== Dataset entries ==
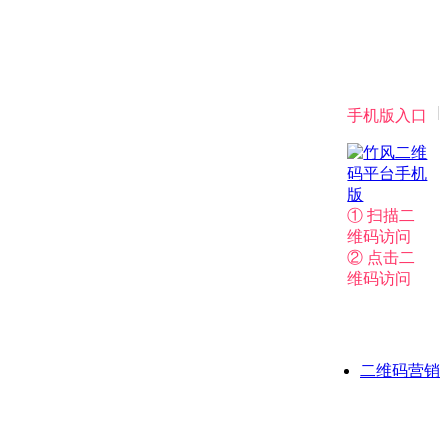
|
手机版入口
① 扫描二
维码访问
② 点击二
维码访问
二维码营销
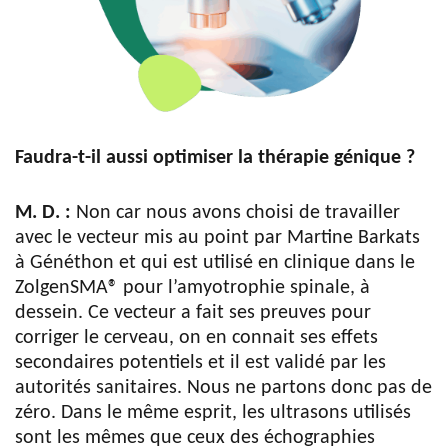
Faudra-t-il aussi optimiser la thérapie génique ?
M. D. :
Non car nous avons choisi de travailler
avec le vecteur mis au point par Martine Barkats
à Généthon et qui est utilisé en clinique dans le
ZolgenSMA® pour l’amyotrophie spinale, à
dessein. Ce vecteur a fait ses preuves pour
corriger le cerveau, on en connait ses effets
secondaires potentiels et il est validé par les
autorités sanitaires. Nous ne partons donc pas de
zéro. Dans le même esprit, les ultrasons utilisés
sont les mêmes que ceux des échographies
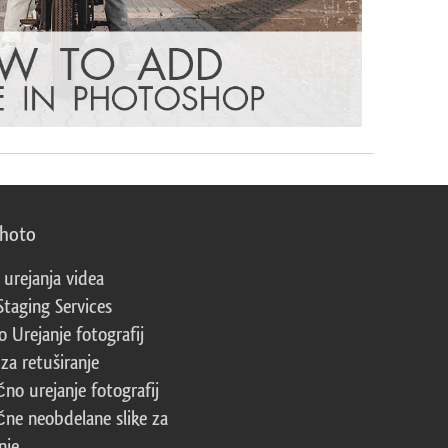
photo
 urejanja videa
Staging Services
 Urejanje fotografij
za retuširanje
čno urejanje fotografij
čne neobdelane slike za
nje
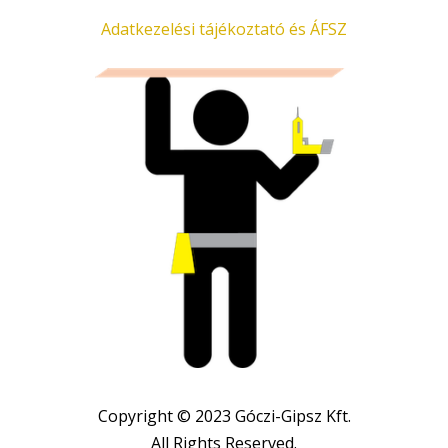
Adatkezelési tájékoztató és ÁFSZ
Copyright © 2023 Góczi-Gipsz Kft.
All Rights Reserved.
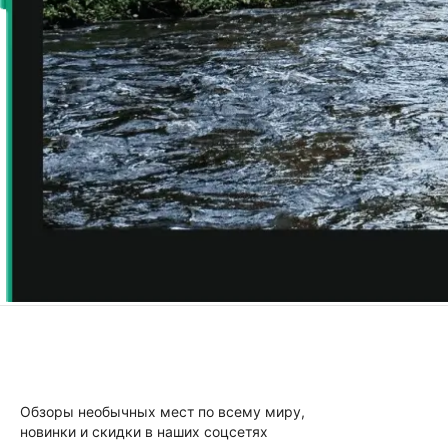
Обзоры необычных мест по всему миру,
новинки и скидки в наших соцсетях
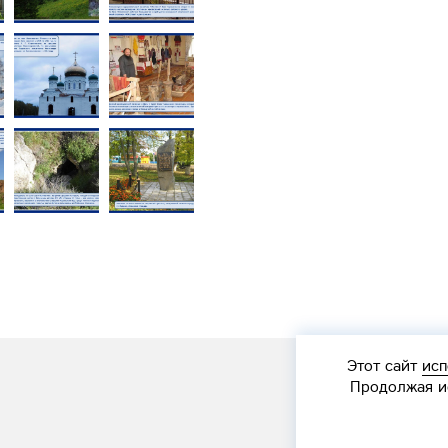
Этот сайт
исп
Продолжая ис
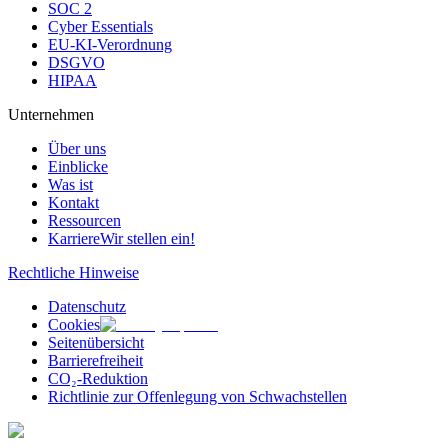
SOC 2
Cyber Essentials
EU-KI-Verordnung
DSGVO
HIPAA
Unternehmen
Über uns
Einblicke
Was ist
Kontakt
Ressourcen
Karriere
Wir stellen ein!
Rechtliche Hinweise
Datenschutz
Cookies
Seitenübersicht
Barrierefreiheit
CO₂-Reduktion
Richtlinie zur Offenlegung von Schwachstellen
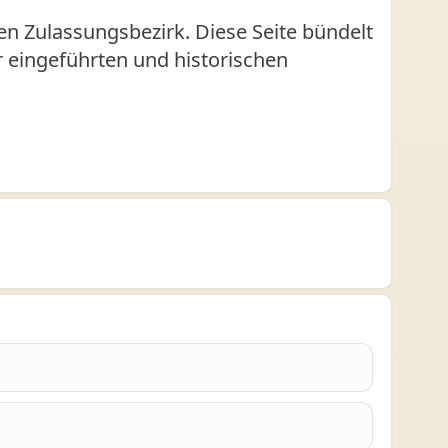
n Zulassungsbezirk. Diese Seite bündelt
er eingeführten und historischen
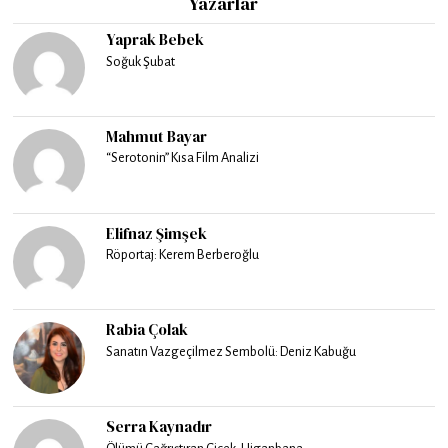
Yazarlar
Yaprak Bebek
Soğuk Şubat
Mahmut Bayar
“Serotonin” Kısa Film Analizi
Elifnaz Şimşek
Röportaj: Kerem Berberoğlu
Rabia Çolak
Sanatın Vazgeçilmez Sembolü: Deniz Kabuğu
Serra Kaynadır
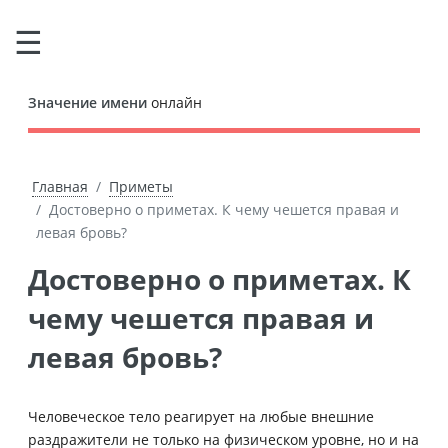
Значение имени
онлайн
Главная
Приметы
Достоверно о приметах. К чему чешется правая и
левая бровь?
Достоверно о приметах. К
чему чешется правая и
левая бровь?
Человеческое тело реагирует на любые внешние
раздражители не только на физическом уровне, но и на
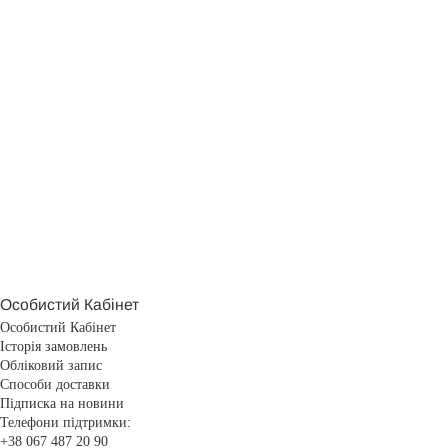
Особистий Кабінет
Особистий Кабінет
Історія замовлень
Обліковий запис
Способи доставки
Підписка на новини
Телефони підтримки:
+38 067 487 20 90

== What to produce ==
All lines above that hold the string "fotografij" should be copied.

== Exercise output ==
 Urejanje fotografij
čno urejanje fotografij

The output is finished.